Lido Beach Renourishment Starts This Week

The City of Sarasota (FL) announced yesterday that the crews have begun staging equipment at Lido Beach in preparation for an emergency renourishment project that is scheduled to begin as early as this weekend.

The contractor for the City’s short-term project, Coastal Dredging Corp., will spend the next few days laying pipe and bringing in equipment, with the renourishment work to follow, the City announced.

The emergency renourishment project will take approximately 90 days to complete, weather depending. The main aim of the project is to address the critical erosion of Lido Beach by replacing sand that was lost during Tropical Storm Hermine (2016), Hurricane Irma (2017) and subsequent storms and tidal action.

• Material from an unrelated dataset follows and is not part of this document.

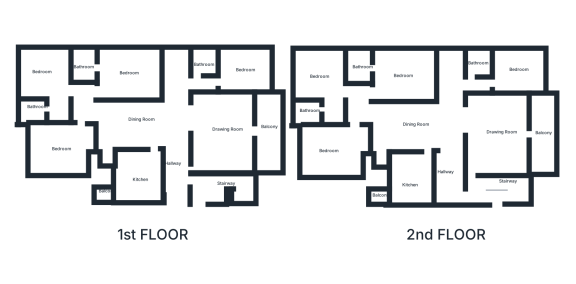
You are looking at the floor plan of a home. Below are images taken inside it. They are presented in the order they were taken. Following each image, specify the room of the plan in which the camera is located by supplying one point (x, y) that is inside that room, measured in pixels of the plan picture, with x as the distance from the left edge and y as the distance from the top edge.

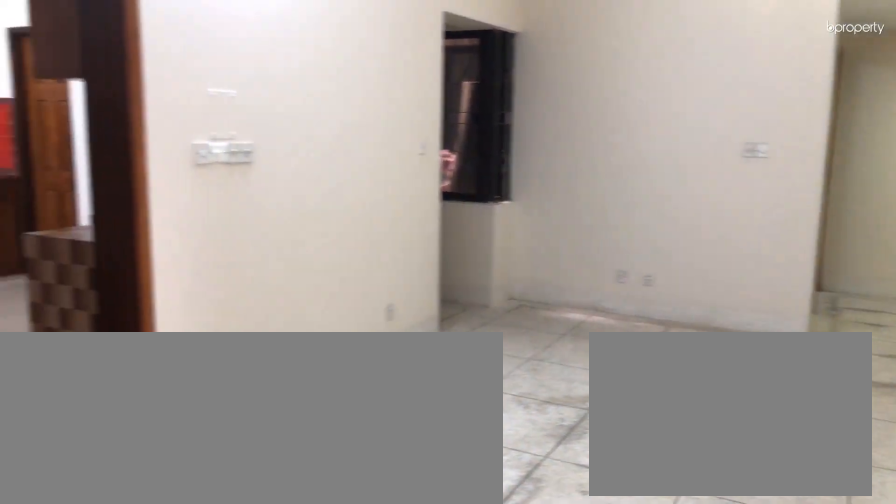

As part of the short-term project, approximately 185,000 cubic yards of sand from New Pass will be utilized to renourish Lido, restoring the shoreline and dunes and protecting public property and infrastructure, including the Lido concession, pavilion, public restrooms and swimming pool.

The project cost of $3.9 million is being shared by the City of Sarasota, Sarasota County, the state and the Federal Emergency Management Agency (FEMA); the City’s funding portion is approximately $600,000.

The City and the U.S. Army Corps of Engineers are also proceeding with a larger, long-term renourishment of Lido Beach that would regularly recycle additional sand from Big Pass over a 50-year period as needed. That project is expected to begin in the fall of 2019, pending ongoing legal challenges.